Избранное | страница 58



— Да нет же, — сказал врач. — Это своего рода метафора.

Даже сквозь закрытое окно были слышны шаги полковника по остекленевшему снегу. В сумерках примкнутые штыки казались множеством серебряных черточек. Из дальней дали донеслось эхо труб: очевидно, тот же звук, отраженный лабиринтом стен.

Врач помолчал, затем поднялся.

— Вот заключение, сейчас понесу полковнику на подпись. — С этими словами он сложил листок, сунул его в конверт, снял с вешалки шинель и меховую шапку.

— Вы со мной, лейтенант? Куда вы все смотрите?

Сменившиеся часовые сдали оружие и расходились в разные стороны. Их шаги на снегу, сливаясь, звучали глухо, но надо всем еще царила музыка фанфар.
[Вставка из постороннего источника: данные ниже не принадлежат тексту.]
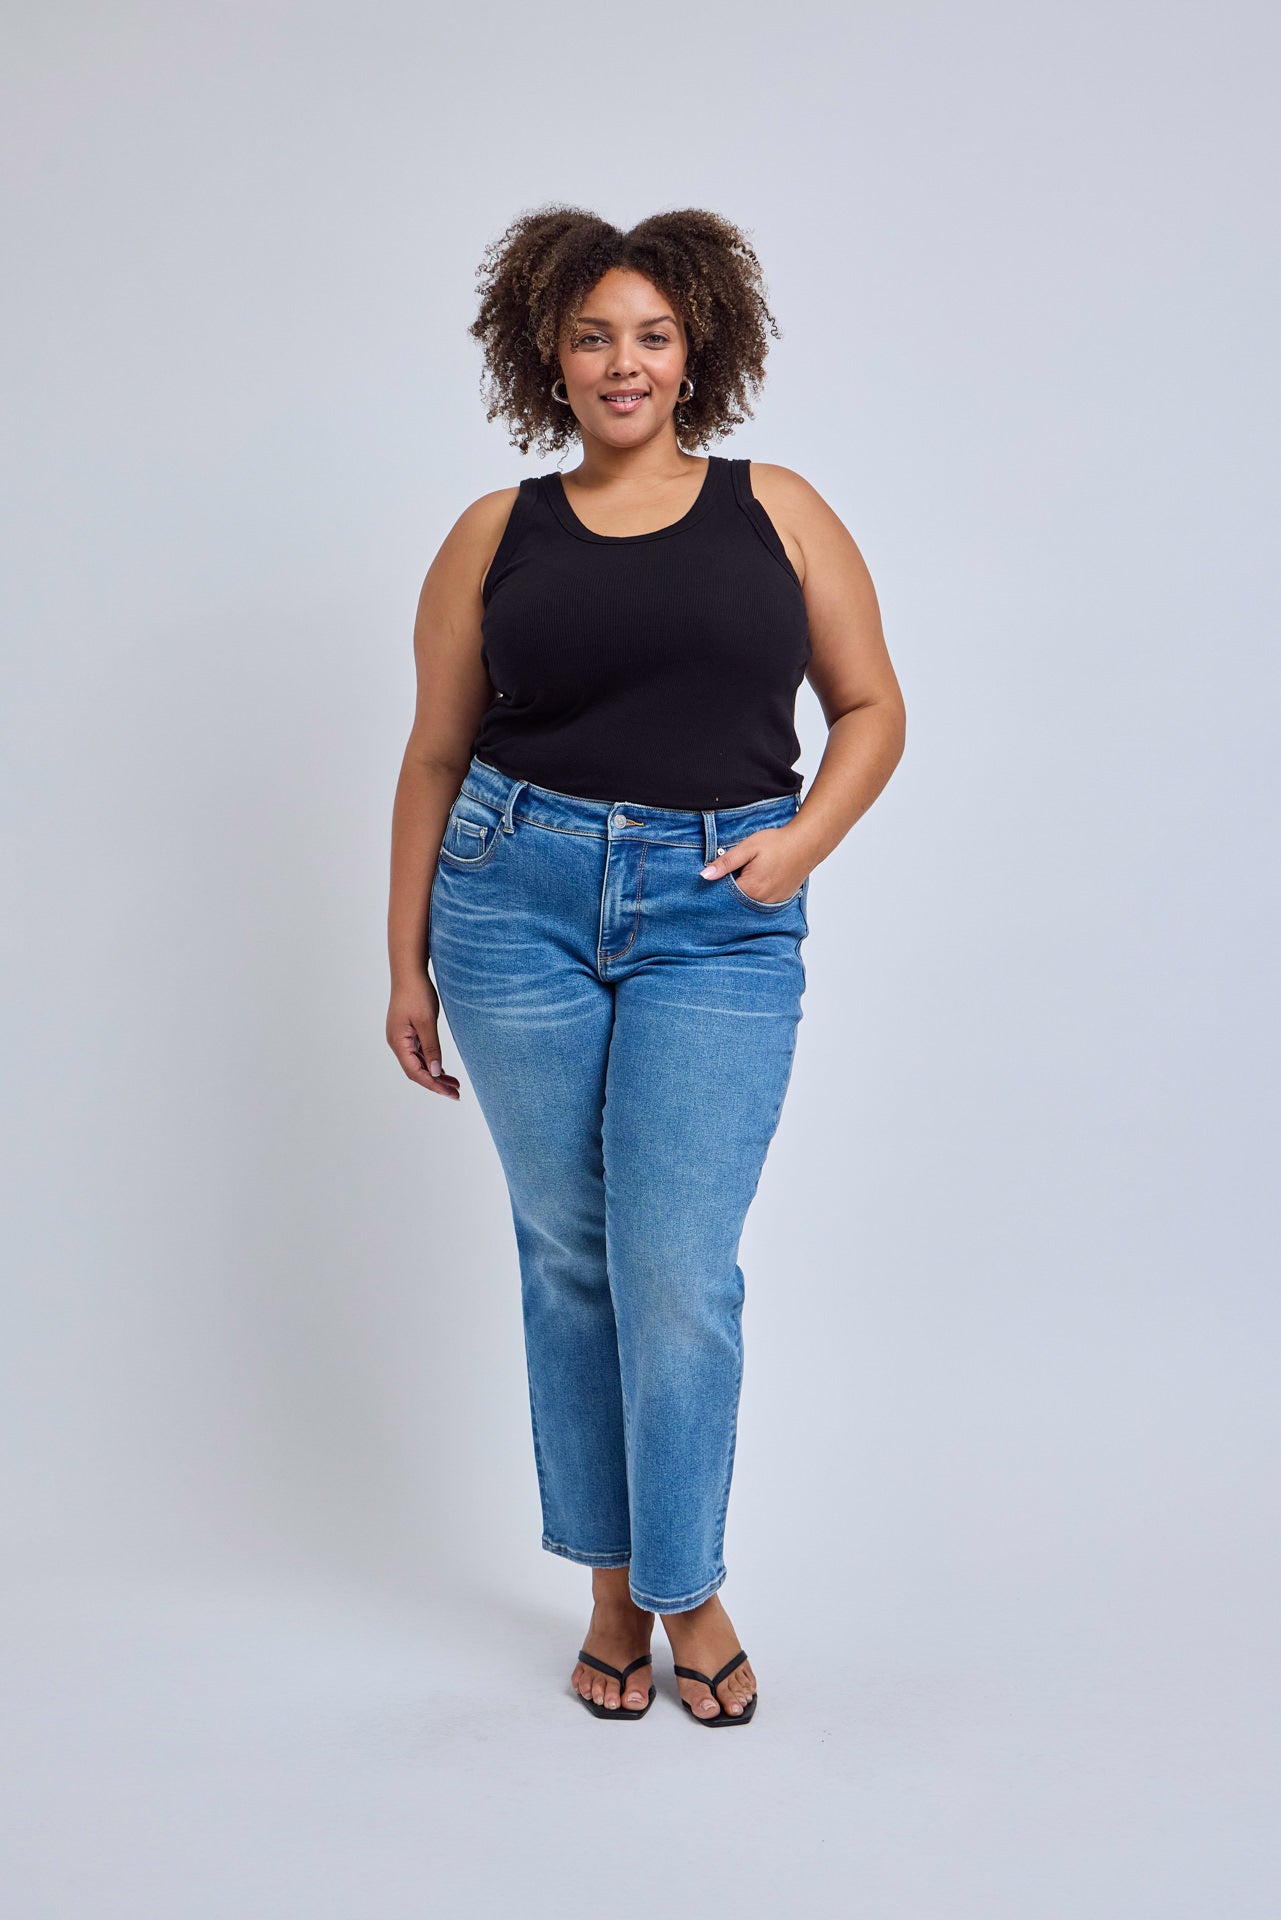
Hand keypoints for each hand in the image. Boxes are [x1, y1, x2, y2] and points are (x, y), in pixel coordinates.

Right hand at [387, 973, 460, 1097]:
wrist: (409, 972)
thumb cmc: (417, 993)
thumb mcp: (427, 1022)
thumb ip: (431, 1047)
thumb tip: (435, 1072)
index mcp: (398, 1042)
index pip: (415, 1072)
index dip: (433, 1085)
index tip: (450, 1093)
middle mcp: (397, 1043)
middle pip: (416, 1071)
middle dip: (436, 1083)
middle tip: (456, 1094)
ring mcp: (401, 1038)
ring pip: (418, 1063)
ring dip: (435, 1074)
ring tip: (454, 1084)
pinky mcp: (408, 1032)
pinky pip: (419, 1053)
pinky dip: (431, 1062)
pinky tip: (443, 1068)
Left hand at [699, 823, 808, 906]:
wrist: (806, 843)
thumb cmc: (778, 843)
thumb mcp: (747, 848)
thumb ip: (725, 863)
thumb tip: (704, 875)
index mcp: (750, 889)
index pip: (723, 895)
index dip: (719, 884)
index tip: (720, 874)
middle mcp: (761, 901)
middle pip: (735, 901)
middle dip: (731, 888)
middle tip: (739, 869)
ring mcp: (772, 902)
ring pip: (748, 901)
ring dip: (745, 891)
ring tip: (752, 872)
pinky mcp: (780, 900)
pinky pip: (761, 901)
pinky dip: (756, 893)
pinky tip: (761, 878)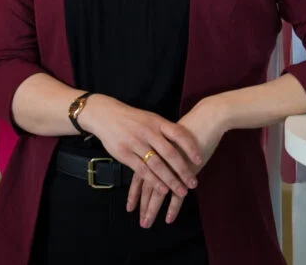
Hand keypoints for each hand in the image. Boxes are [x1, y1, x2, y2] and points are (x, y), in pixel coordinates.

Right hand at [77, 95, 203, 198]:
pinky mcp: (125, 154)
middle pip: (170, 154)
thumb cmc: (132, 118)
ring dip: (171, 180)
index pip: (178, 134)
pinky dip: (153, 181)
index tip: (199, 159)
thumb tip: (185, 142)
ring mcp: (136, 143)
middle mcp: (148, 132)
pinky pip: (142, 170)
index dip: (190, 147)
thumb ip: (165, 130)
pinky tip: (162, 189)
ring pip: (157, 165)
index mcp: (157, 122)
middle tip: (193, 183)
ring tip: (182, 191)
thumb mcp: (150, 118)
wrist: (106, 115)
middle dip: (183, 170)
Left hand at [126, 96, 228, 226]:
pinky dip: (172, 206)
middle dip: (142, 204)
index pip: (139, 175)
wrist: (206, 117)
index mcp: (151, 149)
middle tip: (139, 221)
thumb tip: (153, 161)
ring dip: (152, 208)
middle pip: (146, 185)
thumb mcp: (168, 136)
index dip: (134, 192)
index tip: (130, 207)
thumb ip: (160, 149)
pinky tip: (169, 218)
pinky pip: (176, 191)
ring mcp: (170, 165)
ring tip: (147, 223)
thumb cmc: (189, 125)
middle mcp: (158, 158)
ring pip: (158, 190)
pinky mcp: (184, 170)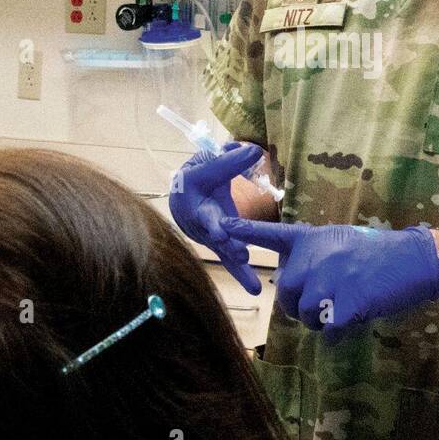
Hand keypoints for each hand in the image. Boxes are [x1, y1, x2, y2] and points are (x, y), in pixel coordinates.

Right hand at [168, 142, 264, 293]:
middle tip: (240, 252)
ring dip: (235, 263)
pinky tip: (253, 288)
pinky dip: (241, 274)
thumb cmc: (197, 174)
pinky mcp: (219, 244)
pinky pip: (229, 260)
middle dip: (226, 242)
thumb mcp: (209, 161)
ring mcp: (207, 235)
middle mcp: (197, 221)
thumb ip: (230, 160)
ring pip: (222, 251)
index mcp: (192, 196)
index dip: (212, 217)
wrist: (184, 194)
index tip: (221, 230)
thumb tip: (254, 151)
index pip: (203, 203)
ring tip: (250, 278)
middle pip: (212, 233)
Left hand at [220, 218, 438, 332]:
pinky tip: (351, 321)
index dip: (246, 232)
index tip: (222, 226)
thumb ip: (315, 258)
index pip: (273, 234)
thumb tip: (298, 286)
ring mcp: (329, 280)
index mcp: (312, 239)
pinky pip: (328, 329)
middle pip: (286, 293)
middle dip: (298, 307)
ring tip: (341, 308)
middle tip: (321, 305)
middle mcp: (315, 257)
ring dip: (319, 320)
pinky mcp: (346, 303)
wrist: (413, 259)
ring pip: (305, 315)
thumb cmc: (380, 252)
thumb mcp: (341, 242)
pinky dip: (336, 333)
Потом — это было нечто невероятное — стены, уже окутанные темнотой, стали медленно подниматься к зениту, а от снеговой опушки на карнизах начали отделяться белые облачка, похожие на цапель, плывущих в межзвездном пространстве.

Перед мысленным взором Дрого мелькнула картинка из жизни родного города — бледное такое воспоминание: шумные улицы под дождем, гипсовые статуи, сырые казармы, жалкие колокола, усталые, изнуренные лица, бесконечно длинные вечера, прокопченные потолки.

А здесь, в горах, наступала величественная ночь с бегущими над Крепостью облаками, ночь, сулящая что-то необыкновенное. И оттуда, с севера, таинственного, не видимого за стенами севера, — он это чувствовал — надвигалась его судьба.

— Доктор, доктор, — выдавил из себя Дрого, — я здоров.

— Мне это известно, — ответил врач. — А вы как думали?

— Я здоров, — повторил Дрого, почти не узнавая собственного голоса. — Я здоров и хочу остаться.

— Остаться здесь, в Крепости? Вы передумали, не хотите уезжать? Что с вами?

— Не знаю, — ответил Дрого. — Но уехать я не могу.

— О-о! — воскликнул, подходя к нему, Ровина. — Если вы не шутите, ей-богу, я этому только рад.

— Нет, не шучу, — сказал Дрого, чувствуя, как на смену возбуждению приходит какое-то странное томительное чувство, похожее на счастье. — Доктор, можете выбросить ту бумажку.

X

Это не могло не случиться; так было, вероятно, предопределено еще в тот день, когда Дрого впервые вместе с Ортицом подъехал к Крепости и она предстала перед ним в слепящем глаза полуденном блеске.

Дрого решил остаться. Одного желания, одних мечтаний о подвигах тут было бы, пожалуй, недостаточно. В тот момент он считал свой поступок заслуживающим всяческих похвал и был искренне удивлен, обнаружив в себе такое благородство. Лишь много месяцев спустя, оглянувшись назад, он поймет, какие, в сущности, ничтожные мелочи удержали его в Крепости.